As part of a plea agreement with the office of California Attorney General Kamala Harris, Benz admitted that for four years he accepted residential and commercial trash from nearly 1,500 residents and businesses in Los Angeles County, doctored records to show the trash came from Kern County and dumped it in the county landfill in Tehachapi.
The fraud allowed him to avoid paying dumping fees to either Kern County or Los Angeles County, law enforcement officials said.
But in a written statement Thursday, Benz claimed that local governments with which he has fought civil court battles resorted to a bogus criminal assault against him to pressure him out of business.
He hoped, he wrote, that the judicial system would "intervene in preventing the abuse of power which has transpired."
But that didn't happen, he stated, and he decided to enter a guilty plea.

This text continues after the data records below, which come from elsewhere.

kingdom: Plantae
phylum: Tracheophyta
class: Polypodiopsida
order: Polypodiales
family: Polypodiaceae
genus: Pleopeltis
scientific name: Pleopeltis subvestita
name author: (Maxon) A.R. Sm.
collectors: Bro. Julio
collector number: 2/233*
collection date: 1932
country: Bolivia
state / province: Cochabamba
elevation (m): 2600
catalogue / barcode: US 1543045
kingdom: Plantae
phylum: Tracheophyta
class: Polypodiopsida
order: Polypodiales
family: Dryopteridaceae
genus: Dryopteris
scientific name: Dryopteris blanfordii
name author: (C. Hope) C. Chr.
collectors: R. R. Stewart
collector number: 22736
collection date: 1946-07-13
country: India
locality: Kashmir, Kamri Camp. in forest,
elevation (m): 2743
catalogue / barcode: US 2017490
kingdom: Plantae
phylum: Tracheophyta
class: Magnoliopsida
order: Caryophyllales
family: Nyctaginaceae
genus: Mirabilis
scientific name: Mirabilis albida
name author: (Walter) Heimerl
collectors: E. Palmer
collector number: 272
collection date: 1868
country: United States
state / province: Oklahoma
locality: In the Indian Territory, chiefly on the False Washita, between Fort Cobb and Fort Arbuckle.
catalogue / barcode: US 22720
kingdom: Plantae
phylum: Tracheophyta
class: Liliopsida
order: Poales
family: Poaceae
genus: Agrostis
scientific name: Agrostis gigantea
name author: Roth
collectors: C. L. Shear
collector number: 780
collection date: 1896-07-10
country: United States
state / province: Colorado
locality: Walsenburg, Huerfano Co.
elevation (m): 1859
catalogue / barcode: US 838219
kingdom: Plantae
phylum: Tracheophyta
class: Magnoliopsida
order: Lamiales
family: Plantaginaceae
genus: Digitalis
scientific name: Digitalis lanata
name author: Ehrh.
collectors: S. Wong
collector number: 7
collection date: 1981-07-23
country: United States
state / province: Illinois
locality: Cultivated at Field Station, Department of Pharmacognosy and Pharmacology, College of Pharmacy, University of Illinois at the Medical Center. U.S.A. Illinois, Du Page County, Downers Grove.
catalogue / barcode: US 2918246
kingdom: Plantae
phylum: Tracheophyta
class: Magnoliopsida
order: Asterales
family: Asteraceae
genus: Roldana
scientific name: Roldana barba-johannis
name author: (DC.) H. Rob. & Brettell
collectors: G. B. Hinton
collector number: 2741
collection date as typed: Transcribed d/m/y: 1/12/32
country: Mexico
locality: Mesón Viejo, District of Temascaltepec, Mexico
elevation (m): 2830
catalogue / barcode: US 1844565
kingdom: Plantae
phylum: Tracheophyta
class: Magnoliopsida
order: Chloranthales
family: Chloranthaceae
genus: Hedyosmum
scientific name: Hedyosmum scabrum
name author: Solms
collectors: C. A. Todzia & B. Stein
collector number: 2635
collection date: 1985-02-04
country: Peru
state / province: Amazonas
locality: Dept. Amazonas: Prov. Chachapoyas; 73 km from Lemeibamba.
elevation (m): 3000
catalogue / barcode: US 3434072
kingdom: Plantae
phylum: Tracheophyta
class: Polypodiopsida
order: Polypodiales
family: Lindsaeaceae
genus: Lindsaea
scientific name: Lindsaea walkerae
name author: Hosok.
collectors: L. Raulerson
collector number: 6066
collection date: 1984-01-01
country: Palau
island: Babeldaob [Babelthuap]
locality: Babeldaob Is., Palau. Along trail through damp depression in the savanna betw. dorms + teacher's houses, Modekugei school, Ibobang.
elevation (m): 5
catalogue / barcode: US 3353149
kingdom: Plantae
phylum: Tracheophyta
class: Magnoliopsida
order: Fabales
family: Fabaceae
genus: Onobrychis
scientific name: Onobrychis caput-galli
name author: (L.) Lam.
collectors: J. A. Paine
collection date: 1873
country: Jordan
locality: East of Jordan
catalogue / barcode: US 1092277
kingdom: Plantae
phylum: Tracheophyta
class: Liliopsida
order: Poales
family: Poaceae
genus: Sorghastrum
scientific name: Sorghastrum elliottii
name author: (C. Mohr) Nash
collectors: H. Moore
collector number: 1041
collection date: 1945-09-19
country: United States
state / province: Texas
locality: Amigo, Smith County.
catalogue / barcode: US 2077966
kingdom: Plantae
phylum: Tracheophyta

"For the health of my wife, my entire family, and those who have been unfairly accused of wrongdoing in this situation, I have decided to forgo this fight, although it is against my nature of standing up for what I believe," he wrote. "I look forward to moving on with my life absent of the turmoil these last few years have brought."
The Ridgecrest Police Department discovered the fraud in December, according to court records.
The discovery came after the city of Ridgecrest terminated its trash hauling contract with Benz Sanitation and immediately experienced a 40 percent reduction in the amount of trash being hauled to the landfill.
Ridgecrest police followed Benz Sanitation trucks to the company's trash sorting center in Tehachapi and an investigation ensued.
Kern County Waste Management Director Doug Landon said Benz is allowed to bring Los Angeles trash to the "materials recovery facility" where recyclables are separated from garbage. Any trash left over from the process, he said, would need to go back to Los Angeles.
Yet surveillance of the facility showed that all of the trash that left the sorting facility for a landfill went to Kern County's Tehachapi landfill.
Anyone who dumps out-of-county trash -- or commercial refuse from Kern -- in a Kern County landfill must pay a $42.25 per ton "tipping" fee. In Los Angeles the fee for dumping is $58 a ton.
Benz shorted Kern County nearly $2 million, according to the attorney general's news release.
"My understanding is Benz will pay substantial restitution (to the county of Kern) for the use of that landfill," Landon said.
Benz Sanitation offices in Tehachapi were raided by Ridgecrest police, Kern County sheriff's deputies and FBI agents on March 12. Criminal charges against Paul Benz were filed later.
Landon said Kern County will re-examine its relationship with Benz Sanitation and consider policies to deal with the trash hauler, which serves east Kern County communities including Boron, California City, Mojave, Rosamond and Tehachapi.
As part of the plea deal, Paul Benz agreed to accept felony probation, the press release from the attorney general stated.
"To prevent future illegal conduct, Benz Sanitation will place GPS trackers on all vehicles to provide location data to Kern County," the release said. "County officials will randomly audit the company's records, will review weight tickets in the company's scale house, and barcode all vehicles by route."
But Landon said those control measures may not be enough.
"We've got a lot to digest here and work up options to bring back to the board. From the county's perspective as far as controls or contractual changes, I'm not sure those are the last of it," he said. "The county has a lot of work to do quickly."
Landon said he isn't concerned about other haulers that contract with the county because, unlike Benz, they do not have trash sorting centers.
Their trucks, unlike Benz's, can easily be tracked from where they pick up garbage to where they drop it off, he said.